* _What is being asked_: Write what comes next in the article below on C# web scraping with HtmlAgilityPack, starting right after its final line.

First Experience with C# Web Scraping Based on the .NET HtmlAgilityPack Library

First Experience with C# Web Scraping Based on the .NET HtmlAgilityPack Library

Saw some .NET open-source libraries on GitHub, including those related to web scraping.

Last updated 6/9/2022 10:54 PM
黑哥聊dotNet
5 min read
Category
.NET
Tags
.NET C# Open Source GitHub

Storytelling

A few days ago, I had some free time and was browsing .NET open-source libraries on GitHub. I came across some libraries related to web scraping, so I joined a QQ group. In the group, I saw the seniors discussing: "The better you scrape, the sooner you get locked up." So I decided to make something related to web scraping myself, but scraping is dangerous, and I didn't dare to casually scrape other people's websites. So I found a friend and used his website for practice!

Practice

For .NET, there are quite a few libraries related to web scraping, so I chose HtmlAgilityPack to do a scraping exercise.

So what is web scraping?

In short:

The basic process of web scraping is: download data (send an HTTP request and get back the response) -> parse the returned text (which could be plain text, JSON, HTML) -> store the parsed data.

When learning a framework, we always start with its official documentation. Address: https://html-agility-pack.net/

Html Parser

  • From File (load an HTML document from a file)
  • From String (load an HTML document from a specified string)
  • From Web (get an HTML document from an Internet resource)
  • From Browser (get an HTML document from a WebBrowser)

[Extracted records]
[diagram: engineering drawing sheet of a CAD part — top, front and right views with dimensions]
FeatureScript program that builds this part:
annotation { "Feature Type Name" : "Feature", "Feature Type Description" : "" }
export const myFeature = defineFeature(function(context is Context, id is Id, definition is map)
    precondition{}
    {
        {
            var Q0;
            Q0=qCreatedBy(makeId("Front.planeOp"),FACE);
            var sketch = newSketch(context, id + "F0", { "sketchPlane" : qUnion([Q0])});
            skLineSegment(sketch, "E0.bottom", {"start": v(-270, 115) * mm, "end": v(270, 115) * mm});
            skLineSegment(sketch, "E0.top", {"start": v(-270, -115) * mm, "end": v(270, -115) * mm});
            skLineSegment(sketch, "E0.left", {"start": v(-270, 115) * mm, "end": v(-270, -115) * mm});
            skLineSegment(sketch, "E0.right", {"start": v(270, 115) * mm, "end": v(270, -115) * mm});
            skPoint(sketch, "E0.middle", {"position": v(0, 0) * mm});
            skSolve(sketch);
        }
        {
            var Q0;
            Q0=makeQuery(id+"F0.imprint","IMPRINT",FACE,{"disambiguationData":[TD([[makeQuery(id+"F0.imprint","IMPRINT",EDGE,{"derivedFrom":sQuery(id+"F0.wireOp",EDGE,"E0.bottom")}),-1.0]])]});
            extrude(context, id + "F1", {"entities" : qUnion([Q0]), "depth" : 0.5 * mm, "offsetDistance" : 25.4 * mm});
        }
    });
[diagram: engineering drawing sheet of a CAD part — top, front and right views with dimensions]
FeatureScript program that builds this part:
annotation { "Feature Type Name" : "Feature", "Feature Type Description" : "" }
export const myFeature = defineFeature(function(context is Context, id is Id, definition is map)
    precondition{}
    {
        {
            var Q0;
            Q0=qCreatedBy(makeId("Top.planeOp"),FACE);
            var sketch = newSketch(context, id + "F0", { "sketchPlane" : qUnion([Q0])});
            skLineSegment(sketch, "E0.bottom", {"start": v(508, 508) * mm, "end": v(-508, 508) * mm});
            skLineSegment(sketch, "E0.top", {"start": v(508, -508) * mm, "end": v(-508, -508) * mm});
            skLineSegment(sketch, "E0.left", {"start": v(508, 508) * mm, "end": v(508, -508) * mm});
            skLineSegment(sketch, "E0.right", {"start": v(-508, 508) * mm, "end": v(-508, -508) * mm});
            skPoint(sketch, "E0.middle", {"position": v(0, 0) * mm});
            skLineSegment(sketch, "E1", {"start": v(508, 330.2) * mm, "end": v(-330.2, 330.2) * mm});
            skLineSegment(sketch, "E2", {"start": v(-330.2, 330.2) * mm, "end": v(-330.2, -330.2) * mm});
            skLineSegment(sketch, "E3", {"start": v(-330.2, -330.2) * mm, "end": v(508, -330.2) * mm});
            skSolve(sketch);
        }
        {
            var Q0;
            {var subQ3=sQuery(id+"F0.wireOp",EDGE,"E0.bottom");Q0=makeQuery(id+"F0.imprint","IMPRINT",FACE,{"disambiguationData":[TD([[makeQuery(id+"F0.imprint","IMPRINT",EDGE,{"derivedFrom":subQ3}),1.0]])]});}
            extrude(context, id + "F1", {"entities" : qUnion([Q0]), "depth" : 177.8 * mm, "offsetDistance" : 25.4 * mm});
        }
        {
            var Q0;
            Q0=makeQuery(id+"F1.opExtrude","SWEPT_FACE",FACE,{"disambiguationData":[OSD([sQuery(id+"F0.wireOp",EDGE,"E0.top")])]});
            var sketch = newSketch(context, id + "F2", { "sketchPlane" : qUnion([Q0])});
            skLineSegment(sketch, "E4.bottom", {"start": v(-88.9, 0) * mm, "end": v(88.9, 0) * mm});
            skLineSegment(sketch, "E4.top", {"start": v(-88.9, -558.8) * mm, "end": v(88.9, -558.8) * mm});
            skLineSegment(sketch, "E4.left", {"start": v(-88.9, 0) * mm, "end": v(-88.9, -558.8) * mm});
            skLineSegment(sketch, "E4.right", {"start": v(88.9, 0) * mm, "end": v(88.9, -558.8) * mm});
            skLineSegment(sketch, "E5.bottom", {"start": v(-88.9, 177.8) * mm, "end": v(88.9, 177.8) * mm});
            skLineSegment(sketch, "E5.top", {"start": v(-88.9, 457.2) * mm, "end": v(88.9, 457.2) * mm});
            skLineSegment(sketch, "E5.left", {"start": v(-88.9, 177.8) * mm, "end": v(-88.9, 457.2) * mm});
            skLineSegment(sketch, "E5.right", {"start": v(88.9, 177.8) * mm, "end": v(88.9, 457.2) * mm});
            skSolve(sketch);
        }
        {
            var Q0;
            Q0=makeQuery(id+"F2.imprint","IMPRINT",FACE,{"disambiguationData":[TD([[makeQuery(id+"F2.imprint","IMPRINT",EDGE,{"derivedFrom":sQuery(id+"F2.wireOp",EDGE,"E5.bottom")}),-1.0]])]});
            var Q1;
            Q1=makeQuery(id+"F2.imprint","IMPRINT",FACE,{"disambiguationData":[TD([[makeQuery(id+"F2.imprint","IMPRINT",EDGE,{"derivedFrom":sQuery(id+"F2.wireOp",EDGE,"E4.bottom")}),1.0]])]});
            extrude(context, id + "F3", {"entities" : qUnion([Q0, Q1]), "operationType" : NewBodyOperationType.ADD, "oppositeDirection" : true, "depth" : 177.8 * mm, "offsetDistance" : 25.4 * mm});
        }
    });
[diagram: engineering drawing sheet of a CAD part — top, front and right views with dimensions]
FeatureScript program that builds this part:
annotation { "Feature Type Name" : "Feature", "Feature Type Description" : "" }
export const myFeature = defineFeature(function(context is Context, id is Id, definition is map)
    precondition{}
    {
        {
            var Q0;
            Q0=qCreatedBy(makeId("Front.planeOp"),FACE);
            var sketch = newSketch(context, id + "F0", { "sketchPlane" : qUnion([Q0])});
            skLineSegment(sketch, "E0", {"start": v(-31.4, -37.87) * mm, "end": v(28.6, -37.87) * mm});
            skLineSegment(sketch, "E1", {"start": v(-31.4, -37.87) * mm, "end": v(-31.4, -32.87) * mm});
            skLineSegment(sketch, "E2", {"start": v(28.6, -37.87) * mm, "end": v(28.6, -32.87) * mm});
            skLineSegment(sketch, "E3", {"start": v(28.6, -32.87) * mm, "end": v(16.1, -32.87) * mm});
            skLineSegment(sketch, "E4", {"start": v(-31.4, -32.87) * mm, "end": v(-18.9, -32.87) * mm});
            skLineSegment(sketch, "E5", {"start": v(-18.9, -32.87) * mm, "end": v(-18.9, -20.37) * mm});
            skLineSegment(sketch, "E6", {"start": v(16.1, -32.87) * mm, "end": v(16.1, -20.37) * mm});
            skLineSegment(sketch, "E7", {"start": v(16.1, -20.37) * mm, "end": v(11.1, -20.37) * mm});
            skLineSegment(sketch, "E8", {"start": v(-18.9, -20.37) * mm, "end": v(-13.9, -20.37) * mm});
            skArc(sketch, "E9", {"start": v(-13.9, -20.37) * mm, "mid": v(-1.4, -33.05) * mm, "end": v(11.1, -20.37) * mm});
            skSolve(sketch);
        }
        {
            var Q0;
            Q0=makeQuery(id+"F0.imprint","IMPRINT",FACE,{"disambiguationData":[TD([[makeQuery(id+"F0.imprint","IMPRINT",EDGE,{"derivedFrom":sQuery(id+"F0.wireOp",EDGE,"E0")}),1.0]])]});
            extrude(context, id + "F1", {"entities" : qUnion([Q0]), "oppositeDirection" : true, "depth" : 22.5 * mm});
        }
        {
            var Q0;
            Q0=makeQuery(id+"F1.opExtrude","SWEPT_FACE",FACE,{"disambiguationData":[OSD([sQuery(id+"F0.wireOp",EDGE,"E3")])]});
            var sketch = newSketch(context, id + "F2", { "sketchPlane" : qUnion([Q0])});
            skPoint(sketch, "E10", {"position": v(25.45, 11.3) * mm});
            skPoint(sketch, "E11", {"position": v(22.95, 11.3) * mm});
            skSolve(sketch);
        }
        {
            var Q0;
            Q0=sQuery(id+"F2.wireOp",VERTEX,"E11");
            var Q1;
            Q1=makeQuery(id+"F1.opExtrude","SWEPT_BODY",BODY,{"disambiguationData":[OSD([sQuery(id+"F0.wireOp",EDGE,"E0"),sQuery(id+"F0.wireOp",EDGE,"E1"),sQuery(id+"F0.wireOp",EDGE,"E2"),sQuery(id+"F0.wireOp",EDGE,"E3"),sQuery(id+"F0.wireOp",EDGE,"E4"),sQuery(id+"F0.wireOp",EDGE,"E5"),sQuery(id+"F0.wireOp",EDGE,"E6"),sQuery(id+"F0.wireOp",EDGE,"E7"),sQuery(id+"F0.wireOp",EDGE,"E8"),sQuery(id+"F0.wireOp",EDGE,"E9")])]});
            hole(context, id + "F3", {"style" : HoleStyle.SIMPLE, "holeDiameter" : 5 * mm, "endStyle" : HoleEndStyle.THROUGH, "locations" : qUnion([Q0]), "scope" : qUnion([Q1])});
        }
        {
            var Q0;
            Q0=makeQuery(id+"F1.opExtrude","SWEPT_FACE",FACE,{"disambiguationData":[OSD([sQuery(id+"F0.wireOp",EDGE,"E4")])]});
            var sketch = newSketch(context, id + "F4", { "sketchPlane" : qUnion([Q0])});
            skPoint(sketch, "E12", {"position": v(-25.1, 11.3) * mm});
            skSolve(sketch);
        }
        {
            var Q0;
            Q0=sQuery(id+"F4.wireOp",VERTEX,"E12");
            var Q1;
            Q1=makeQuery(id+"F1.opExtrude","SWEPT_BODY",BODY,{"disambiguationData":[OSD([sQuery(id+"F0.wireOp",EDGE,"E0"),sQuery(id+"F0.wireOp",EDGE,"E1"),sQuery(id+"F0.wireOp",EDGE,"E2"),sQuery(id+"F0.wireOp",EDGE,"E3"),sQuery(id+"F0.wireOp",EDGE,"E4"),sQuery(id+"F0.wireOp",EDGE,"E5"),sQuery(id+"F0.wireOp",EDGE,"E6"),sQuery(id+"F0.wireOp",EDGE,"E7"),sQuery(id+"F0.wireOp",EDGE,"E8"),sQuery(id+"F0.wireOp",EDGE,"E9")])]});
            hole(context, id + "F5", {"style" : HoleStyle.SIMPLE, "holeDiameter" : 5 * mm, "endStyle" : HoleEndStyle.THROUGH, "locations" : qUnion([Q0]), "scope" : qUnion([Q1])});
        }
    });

* _Response_:
So I chose From Web to parse our HTML document. The code is as follows:

var html = @"https://dotnet9.com/";
HtmlWeb web = new HtmlWeb();
var htmlDoc = web.Load(html);

Now that we have the HTML document, we naturally need to parse its content.

Html Selector

  • SelectNodes() (selects a list of nodes matching an XPath expression)
  • SelectSingleNode(String) (selects the first XmlNode matching an XPath expression)

Open the website and find the part we want to scrape. Today we will scrape all the articles under the Featured Albums section of the site.

Open the debug mode. We can see that Featured Albums is an a tag. Let's check the parent element of this tag: it's li, and the parent of li is ul. So we can get this node.

var allNodes = htmlDoc.DocumentNode.SelectNodes("//ul[@id='starlist']//li[@class='menu']");

Of course, we can also use XPath to get the node content.

var singNodes = htmlDoc.DocumentNode.SelectSingleNode("/html[1]/body[1]/header[1]/div[3]/nav[1]/ul[1]/li[3]//ul[1]")

Now let's get the URLs of the submenus under this Featured Album. It turns out that the href attribute of the a tag specifies the target address of the link. So the first step is to get all the links under this submenu.

var singNodes = htmlDoc.DocumentNode.SelectSingleNode("/html[1]/body[1]/header[1]/div[3]/nav[1]/ul[1]/li[3]//ul[1]")
    .ChildNodes.Where(o => o.Name=="li");

List<string> lstUrl = new List<string>();
foreach (var item in singNodes)
{
    var aNodes = item.ChildNodes.Where(o => o.Name == "a").First();
    string url = aNodes.Attributes["href"].Value;
    lstUrl.Add(url);
}

Open any submenu. You can see the article title, description, image, etc. This is exactly the content we want. The analysis method is the same as before. The code is as follows:

foreach (var item in lstUrl)
{
    htmlDoc = web.Load("https://dotnet9.com"+item);
    var resultNodes = htmlDoc.DocumentNode.SelectSingleNode("//div[@class='pics-list-box whitebg']//ul")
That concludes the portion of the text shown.